Staff Sgt. Emanuel Feleke, 21: Predicted he would die for homeland
Injured while fighting in Gaza on December 5 and died of his wounds December 6
Staff Sgt. Alemnew Emanuel Feleke, 22, of the Commando Brigade’s Duvdevan unit, from Kiryat Gat, was wounded December 5 during fighting in southern Gaza and succumbed to his wounds the following day.
He was buried on December 7 in the military cemetery in Kiryat Gat. He is survived by his parents, Andayehu and Mammay, and siblings Noam, Yoav, Sara and Leah.
Feleke’s family made aliya to Israel from Ethiopia in 2004 and lived for a year in an absorption center in Beersheba. From there, they moved to Bat Yam, where Feleke graduated from a yeshiva high school. The family moved to Kiryat Gat four years ago.
While volunteering with the fire and rescue service and guiding in the Bnei Akiva youth movement, Feleke participated in a program that combined Torah study with preparation for army service. He followed that up with additional Torah study in Safed.

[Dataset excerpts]
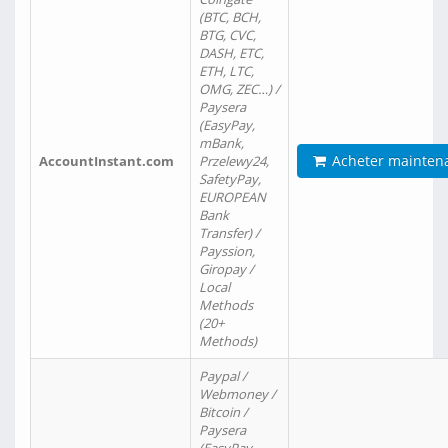
(BTC, BCH,
BTG, CVC,
DASH, ETC,
ETH, LTC,
OMG, ZEC…) /
Paysera
(EasyPay,
mBank,
Acheter mainten
AccountInstant.com
Przelewy24,
SafetyPay,
EUROPEAN
Bank
Transfer) /
Payssion,
Giropay /
Local
Methods
(20+
Methods)
Paypal /
Webmoney /
Bitcoin /
Paysera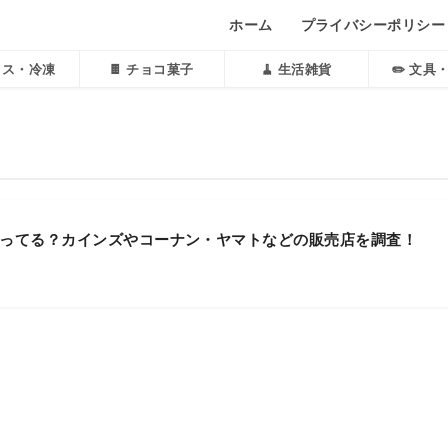
ホーム
プライバシーポリシー
アイス・冷凍
🍫 チョコ菓子
🧹 生活雑貨
✏️ 文具
ってる？カインズやコーナン・ヤマトなどの販売店を調査！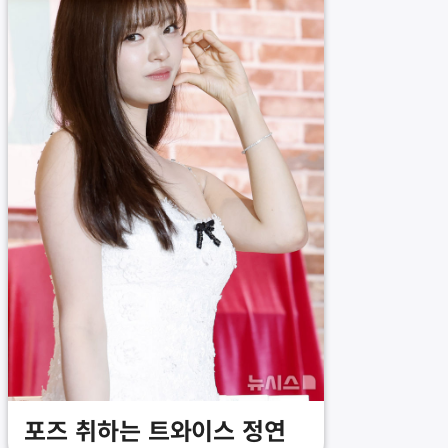
포즈 취하는 트와이스 정연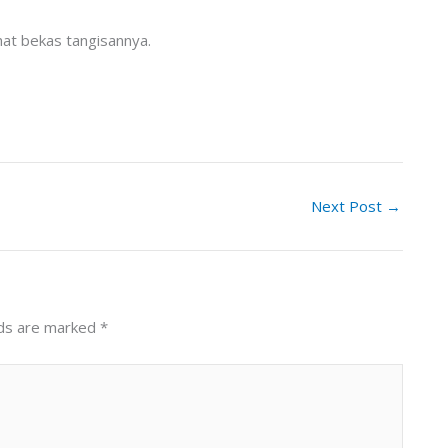
ihat bekas tangisannya.
Next Post
→
lds are marked
*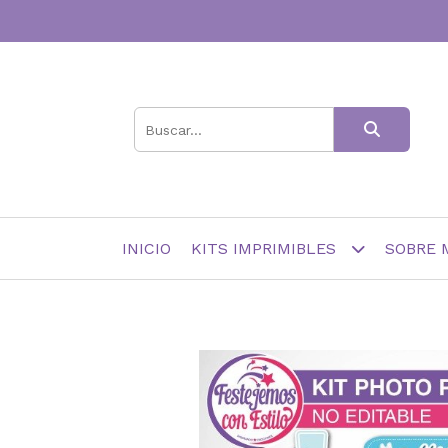
INICIO
KITS IMPRIMIBLES
SOBRE 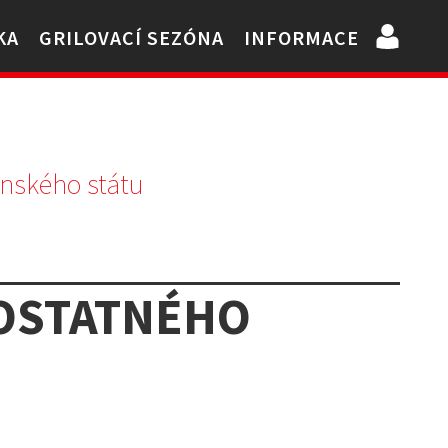
KA
GRILOVACÍ SEZÓNA
INFORMACE
nského státu
MOSTATNÉHO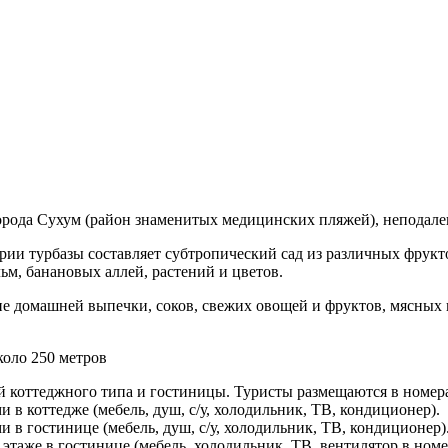
орода Сухум (район знаменитых медицинских пляжей), неподалек
рии турбазы составляет субтропический сад из различных фрукт
ьм, банановых аллей, растений и цветов.
зие домашней выпечки, соков, свежих овощей и фруктов, мясных 
коло 250 метров
й коттеджного типа и гостиницы. Туристы размещаются в номер
 в коттедже (мебель, душ, с/у, холодильник, ТВ, кондиционер).
 в гостинице (мебель, душ, с/у, холодильник, ТВ, кондиционер)
этаже в гостинице (мебель, холодильник, ТВ, вентилятор в номе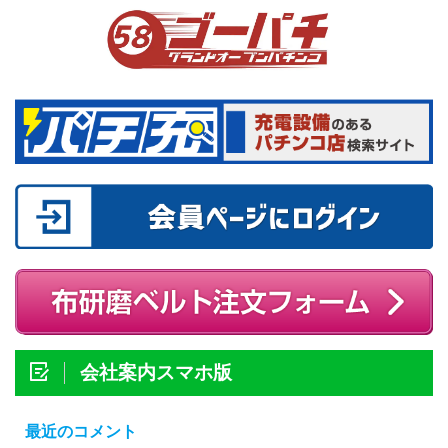
会社案内スマホ版
最近のコメント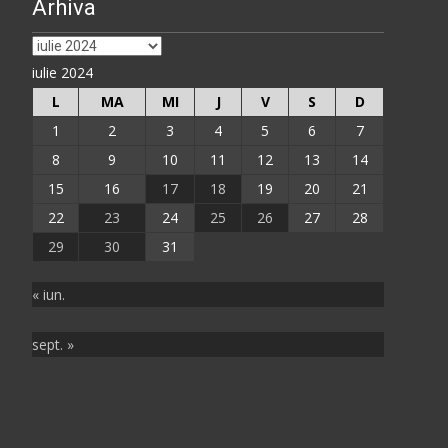
Arhiva
Arhiva
iulie 2024
L
MA
MI
J
V
S
D
1
2
3
4
5
6
7
8
9
10
11
12
13
14
15
16
17
18
19
20
21
22
23
24
25
26
27
28
29
30
31
« iun.
sept. »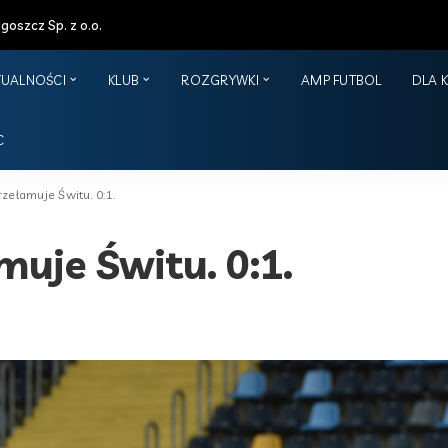
oszcz Sp. z o.o.
TUALNOŚCI
KLUB
ROZGRYWKI
AMP FUTBOL
DLA 
C
zełamuje Świtu. 0:1.
muje Świtu. 0:1.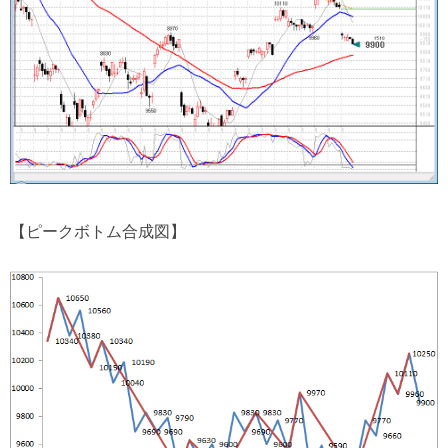
【ピークボトム合成図】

**Tasks to carry out**.
A. In the passage about Feleke, where was he buried?
B. Reproduce the part of the passage about Feleke starting with "While volunteering with" and going on through "study in Safed.".

**Answers for the tasks**.
A. He was buried in the military cemetery in Kiryat Gat.

B.
While volunteering with the fire and rescue service and guiding in the Bnei Akiva youth movement, Feleke participated in a program that combined Torah study with preparation for army service. He followed that up with additional Torah study in Safed.